Vorsicht bei unerlaubten Arbeitnehmerüberlassung – zusätzliche Haftung für Sozialkassenbeiträge des Verleihers
Das BAG musste sich mit folgendem Sachverhalt auseinandersetzen: Der Kläger ist die gemeinsame Einrichtung der Tarifvertragsparteien des Baugewerbes (Soka-Bau). Er macht gegenüber der Beklagten – einem polnischen Bauunternehmen – Beiträge zur Sozialkasse nach dem Tarifvertrag über das Sozialkassenverfahren im Baugewerbe (VTV) geltend nachdem die deutsche GmbH insolvent wurde.
Die Beklagte hat entsandte Arbeitnehmer auf Baustellen einer deutschen Bau GmbH eingesetzt.
Dabei waren die polnischen Arbeitnehmer in vollem Umfang fachlich und organisatorisch in den Betrieb der deutschen Bau GmbH eingegliedert und unterlagen den Weisungen dieser. Über eine Erlaubnis zur Arbeitnehmerüberlassung verfügte die Beklagte nicht.
Somit lag ein Fall der unerlaubten Arbeitnehmerüberlassung vor.
Entscheidung: Das BAG gibt der Soka-Bau Recht und verurteilt die Beklagte, also dem polnischen Verleiher, zur Zahlung. Das Gericht stützt den Anspruch auf Zahlung von Sozialkassenbeiträgen auf § 1 Abs. 2a Arbeitnehmerentsendesetz alte Fassung (§ 8 Abs. 3 AEntG neue Fassung). Der Anspruch bestehe, da die Arbeitnehmer der polnischen Baufirma im Rahmen einer unzulässigen Arbeitnehmerüberlassung baugewerbliche Tätigkeiten in Deutschland ausgeübt habe.

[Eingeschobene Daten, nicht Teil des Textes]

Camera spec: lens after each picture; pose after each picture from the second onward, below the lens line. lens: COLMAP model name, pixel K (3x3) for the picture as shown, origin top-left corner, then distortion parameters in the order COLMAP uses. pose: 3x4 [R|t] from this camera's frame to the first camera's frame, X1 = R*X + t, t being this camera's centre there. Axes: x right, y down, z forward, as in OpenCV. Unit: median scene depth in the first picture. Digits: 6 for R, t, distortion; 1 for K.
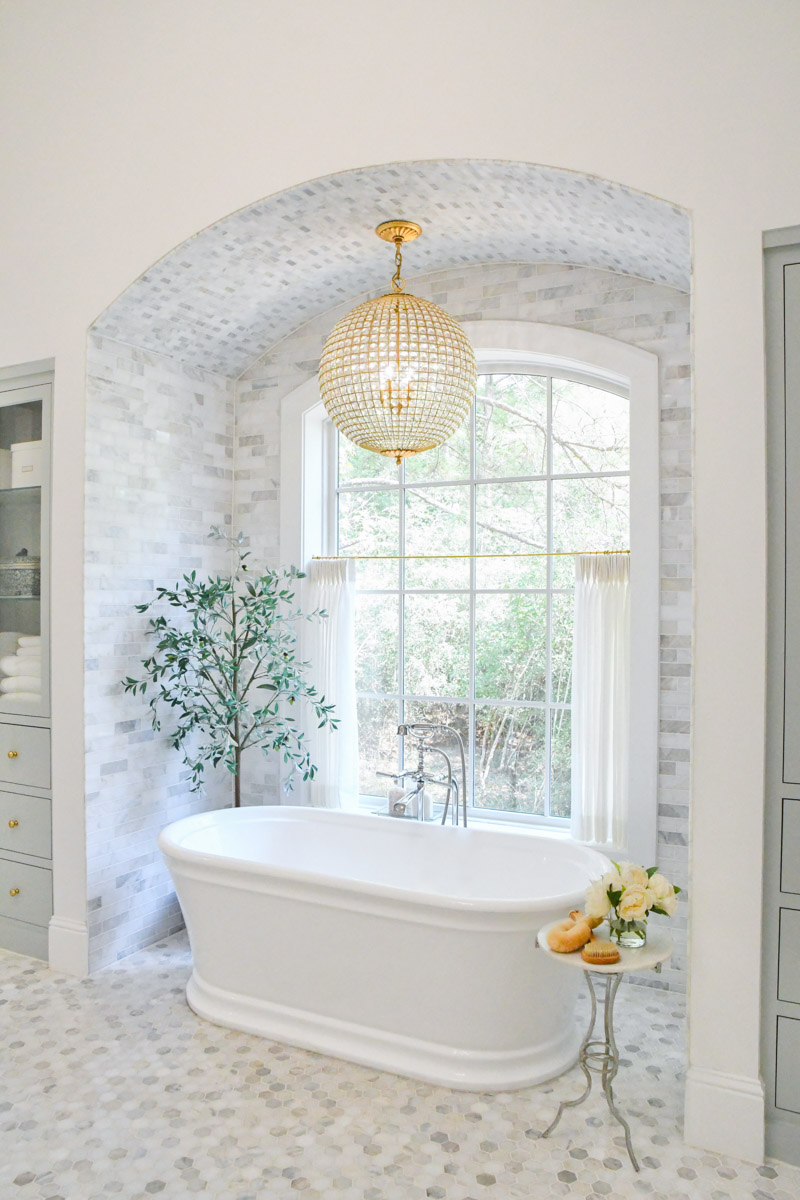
lens RADIAL K [[893.4, 0, 406.2], [0, 893.4, 608.0], [0, 0, 1]] dist [-0.130680, 0.107804]
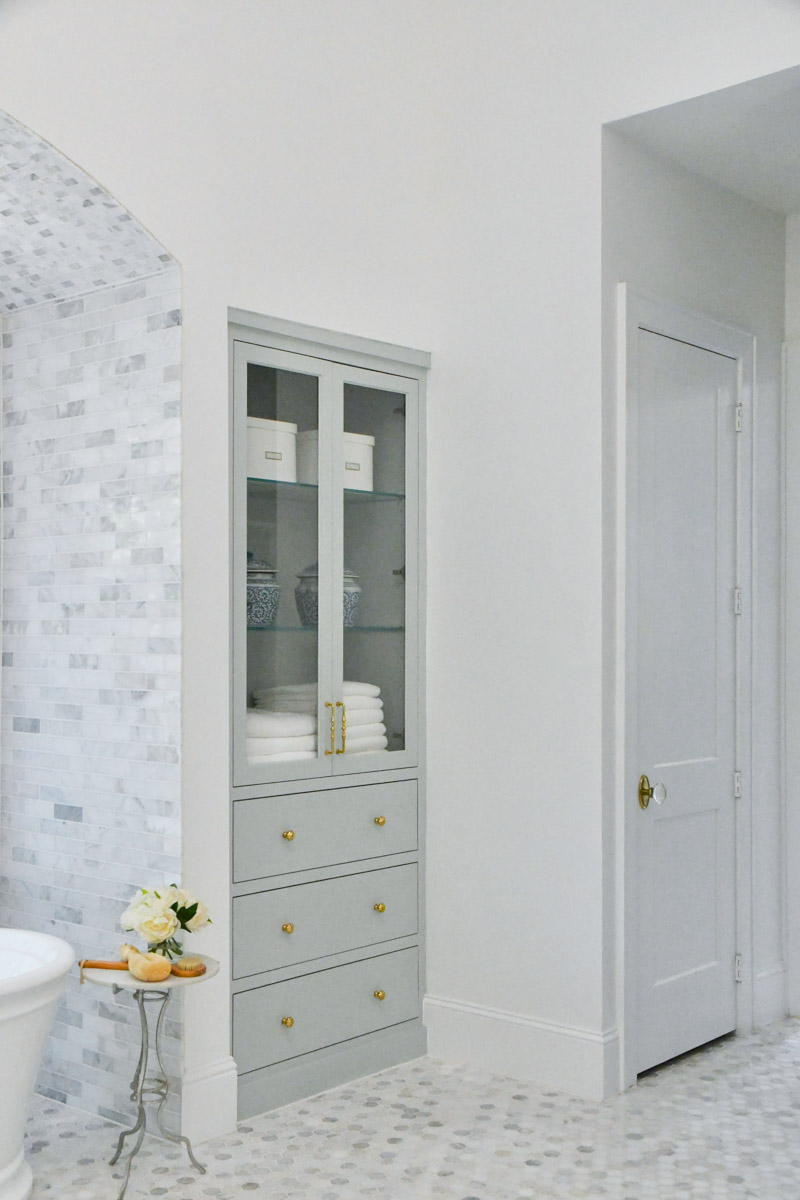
lens RADIAL K [[1386.2, 0, 404.1], [0, 1386.2, 611.1], [0, 0, 1]] dist [0.021671, 0.000000]
pose [[0.220754, 0.008207, 0.975295, -0.896067], [0.007855, 0.999917, -0.010192, -0.008394], [-0.975298, 0.009911, 0.220672, 0.253530]]
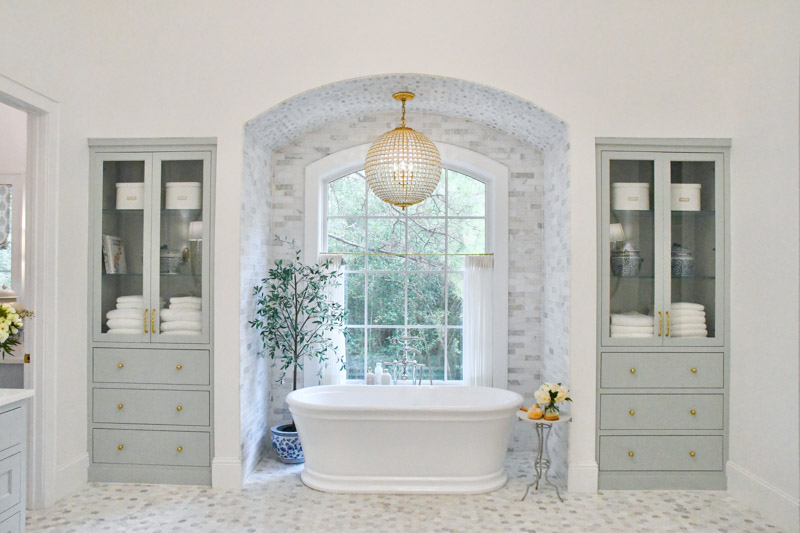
lens RADIAL K [[595.6, 0, 396.2], [0, 595.6, 268.8], [0, 0, 1]] dist [-0.130680, 0.107804]
pose [[0.897827, 0.007006, 0.440293, -0.620739], [0.000824, 0.999845, -0.017591, -0.001919], [-0.440348, 0.016156, 0.897682, -0.220384]]
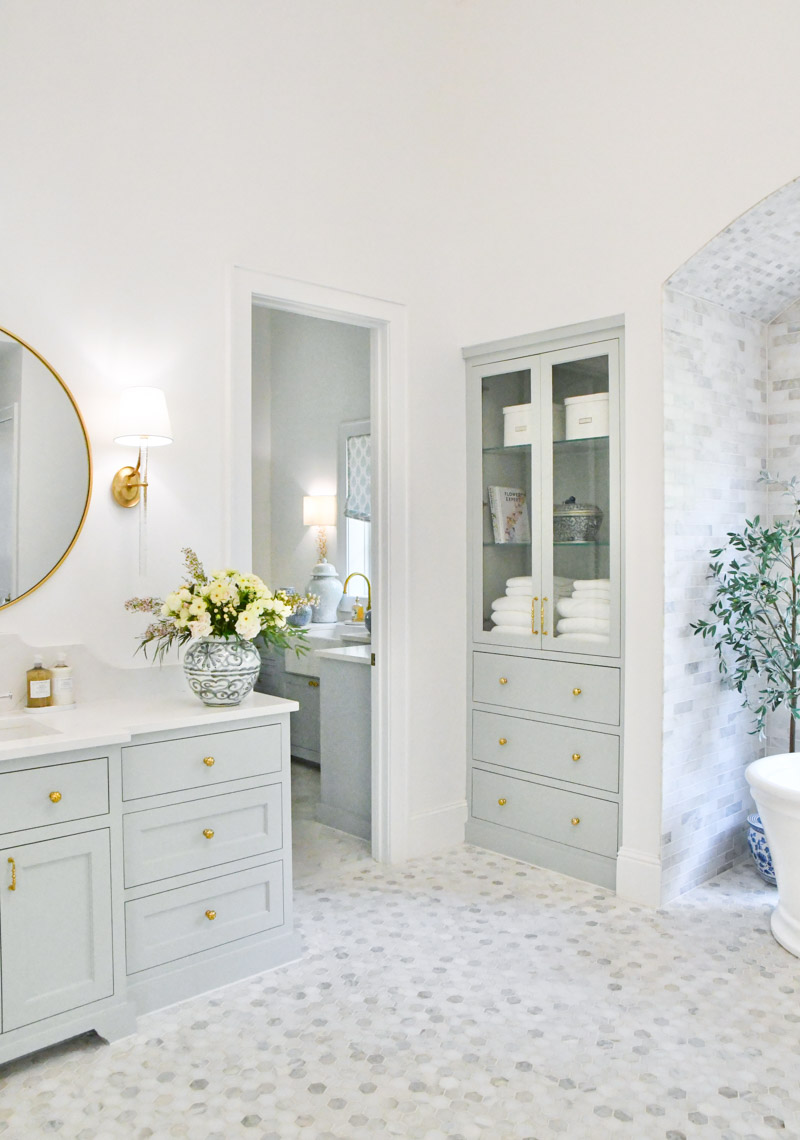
lens RADIAL K [[892.7, 0, 404.0], [0, 892.7, 551.8], [0, 0, 1]] dist [-0.126649, 0.100996]
pose [[0.935831, -0.002256, -0.352441, -0.291041], [0.002262, 0.999997, -0.000394, -0.001518], [0.352441, -0.000428, 0.935834, -0.085402]]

Die Argumentation der Beklagten, dass die Arbeitsverhältnisse dem polnischen Recht unterlegen haben, lässt das BAG nicht gelten.
§ 1 Arbeitnehmerentsendegesetz alte Fassung sei zwingendes Recht. Im Übrigen greife § 1 Abs. 2a AEntG alte Fassung auch für Fälle der unerlaubten Arbeitnehmerüberlassung. Dafür führt das BAG den Wortlaut der Vorschrift ins Feld. Dass der Anwendungsbereich auf Fälle erlaubter Arbeitnehmerüberlassung beschränkt sei, lässt sich nicht aus den Gesetzesmaterialien herauslesen. Schließlich spreche Sinn und Zweck der Vorschrift für diese Auslegung. Das Arbeitnehmerentsendegesetz bezwecke nämliche die Schaffung und Durchsetzung angemessener Mindestarbeitsbedingungen für Arbeitnehmer, die grenzüberschreitend eingesetzt werden.
Auch der Einwand, dass zunächst der Verleiher – die deutsche GmbH – in Anspruch zu nehmen sei, greift vorliegend nach Auffassung des BAG nicht durch. Entscheidend sei, dass die deutsche Bau GmbH in Vermögensverfall geraten sei. Obgleich in Fällen unerlaubter Arbeitnehmerüberlassung ein Arbeitsverhältnis mit dem Entleiher (der deutschen GmbH) per Gesetz fingiert wird, kommt das BAG zu dem Ergebnis, dass eine zusätzliche Haftung des Verleihers für die Sozialkassenbeiträge besteht.